The obvious Democrat candidate John Kerry couldn't be overly critical of Bush, since he voted in the Senate for the Iraq liberation or occupation (depending on your point of view today), so he sends out Al Gore to give a scathing speech, as only he can do.

With such a narrow split among voters this year, neither candidate can say very much. This trap forces both of them to appeal to the fringes, so the confusion about what they're saying and not saying is likely to continue.

It seems too much to hope for, this waiting for a leader to emerge and bring us together, that ringing phrase used last by a president who resigned in disgrace.

Get a grip would seem to be a better message to send ourselves. If leaders remain what they recently have been -- better at followship than leadership -- there is no choice but for the public to fix itself.

How that's to be done is a lot simpler than it appears to be. It involves falling back on some tried and true basics:

  • Live and let live, or do to others what you'd want them to do to you.

  • Build bridges. It takes a little time, but what's the rush? Don't we have enough rushing?

  • Live life instead of surfing life. It starts with a simple question: Will I be proud of what I'm doing this moment when I'm 90 years old and look back?

  • Never judge your efforts based solely on the number of people who came out to watch you do it.
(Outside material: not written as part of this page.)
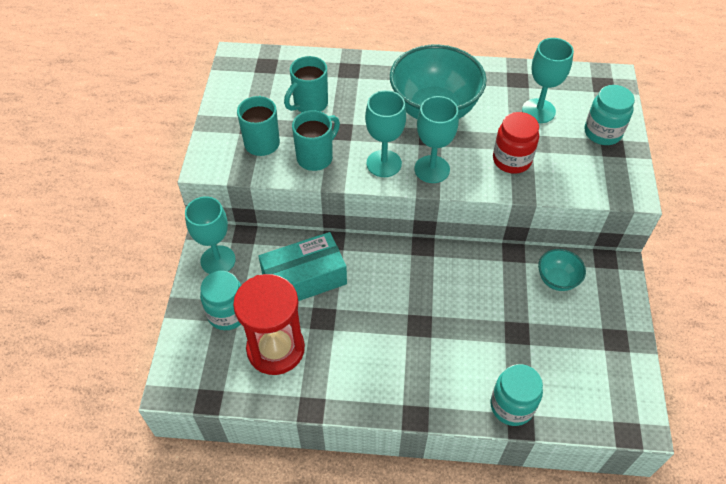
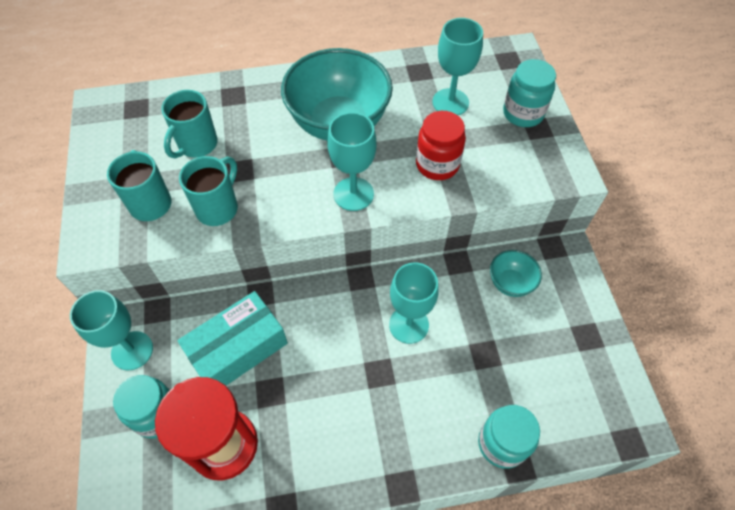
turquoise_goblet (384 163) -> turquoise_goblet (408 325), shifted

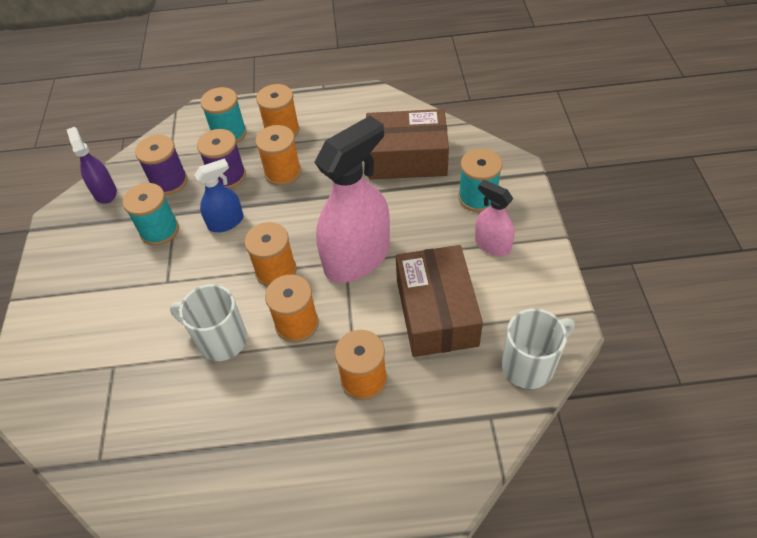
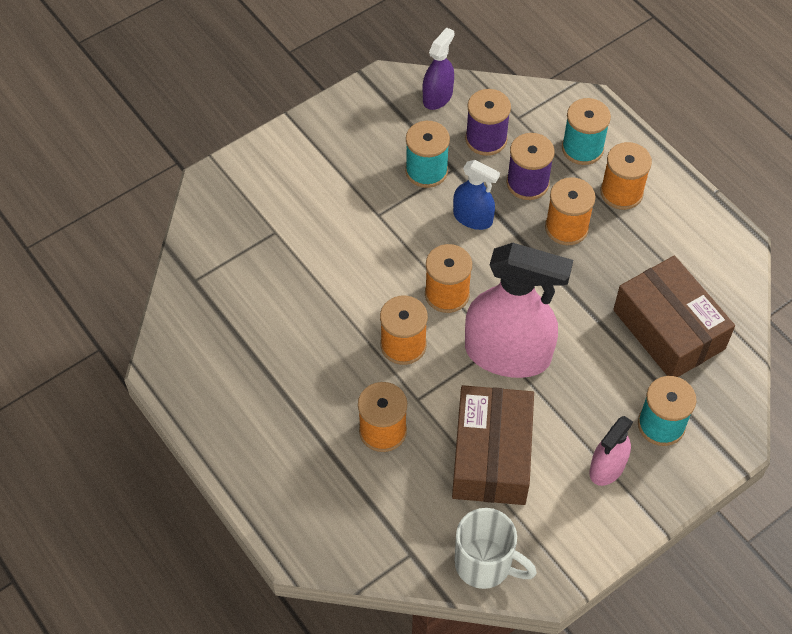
white_mug (220 339) -> none
brown_box (436 312) -> brown_box (491 455), 45 degrees counterclockwise
pink_spray_bottle (492 245) -> pink_spray_bottle (607 468), 150 degrees counterclockwise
  • Never get into the downward spiral of needing entertainment. We are bored because we're boring.

  • When work is easy, it's time to find work. And do a few things every day in which no one except yourself knows you did it.

  • Spend more time doing something than you spend planning to so something.

  • Be less accessible and more available.

  • Strategy should never be allowed to substitute for effort.

  • Every liberal thinks he's an enlightened conservative and every conservative thinks he's an enlightened liberal. That cancels out both.

  • Fear opens the door to every sin.

    Enough of that. Should hold us for a while, though. It might even get us back to some kind of unfractured approach to living out our time.

    Of course, it's only what we do that counts, so it would be nice if we could next year get back to just memorials on Memorial Day, a time and place in which memorials are deserved and don't find themselves just another activity in a plethora of competing activities.

    Maybe we shouldn't schedule a day at all. Schedules tear us up.